* _ABOUT THIS EXERCISE_
Exact reproduction, images excluded: write out the records below.

Records from a data source:
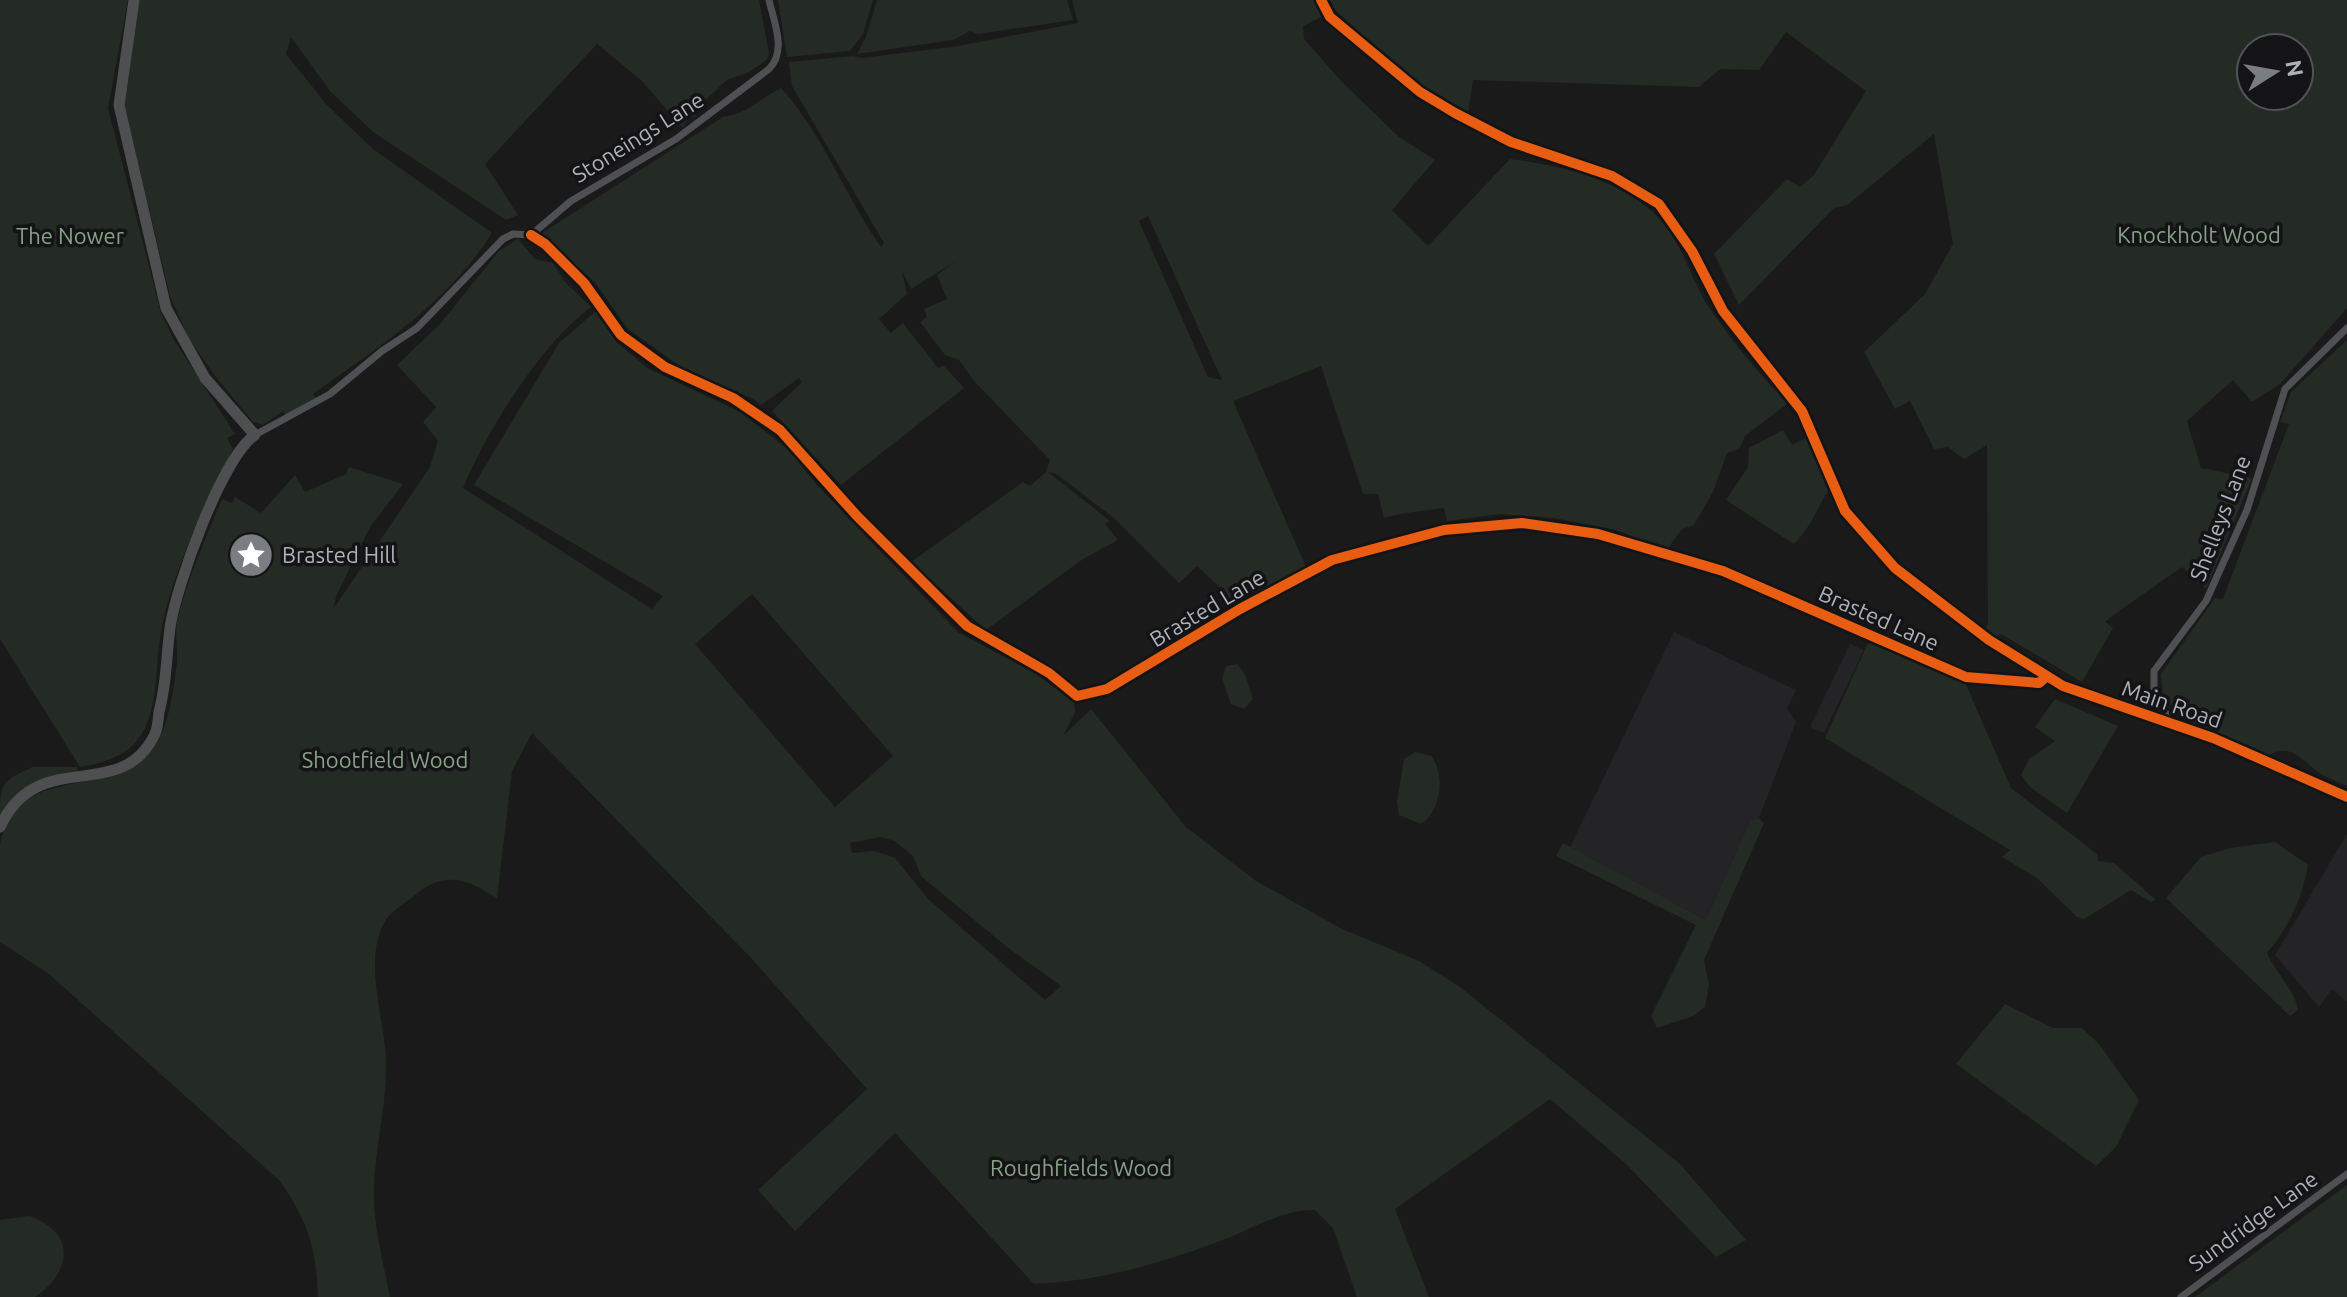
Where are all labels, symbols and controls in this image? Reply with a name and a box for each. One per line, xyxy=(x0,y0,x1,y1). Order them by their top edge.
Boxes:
north arrow xyxy=(2235,32,2315,112)
text: N xyxy=(2281,58,2309,79)
street label: Stoneings Lane xyxy=(567,86,708,187)
park label: Knockholt Wood xyxy=(2117,222,2281,247)
park label: The Nower xyxy=(16,223,125,248)
street label: Shelleys Lane xyxy=(2184,452,2255,584)
place icon: Brasted Hill xyxy=(227,531,275,579)
place label: Brasted Hill xyxy=(282,542,396,567)
street label: Brasted Lane xyxy=(1145,564,1268,652)
street label: Brasted Lane xyxy=(1815,580,1943,655)
street label: Main Road xyxy=(2119,675,2225,732)
park label: Shootfield Wood xyxy=(302,747,468,772)
park label: Roughfields Wood xyxy=(990,1155,1172,1180)
street label: Sundridge Lane xyxy=(2183,1165,2322,1276)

* _OUTPUT OF THE TASK_
Where are all labels, symbols and controls in this image? Reply with a name and a box for each. One per line, xyxy=(x0,y0,x1,y1). Order them by their top edge.
Boxes:
north arrow xyxy=(2235,32,2315,112)
text: N xyxy=(2281,58,2309,79)
street label: Stoneings Lane xyxy=(567,86,708,187)
park label: Knockholt Wood xyxy=(2117,222,2281,247)
park label: The Nower xyxy=(16,223,125,248)
street label: Shelleys Lane xyxy=(2184,452,2255,584)
place icon: Brasted Hill xyxy=(227,531,275,579)
place label: Brasted Hill xyxy=(282,542,396,567)
street label: Brasted Lane xyxy=(1145,564,1268,652)
street label: Brasted Lane xyxy=(1815,580,1943,655)
street label: Main Road xyxy=(2119,675,2225,732)
park label: Shootfield Wood xyxy=(302,747,468,772)
park label: Roughfields Wood xyxy=(990,1155,1172,1180)
street label: Sundridge Lane xyxy=(2183,1165,2322,1276)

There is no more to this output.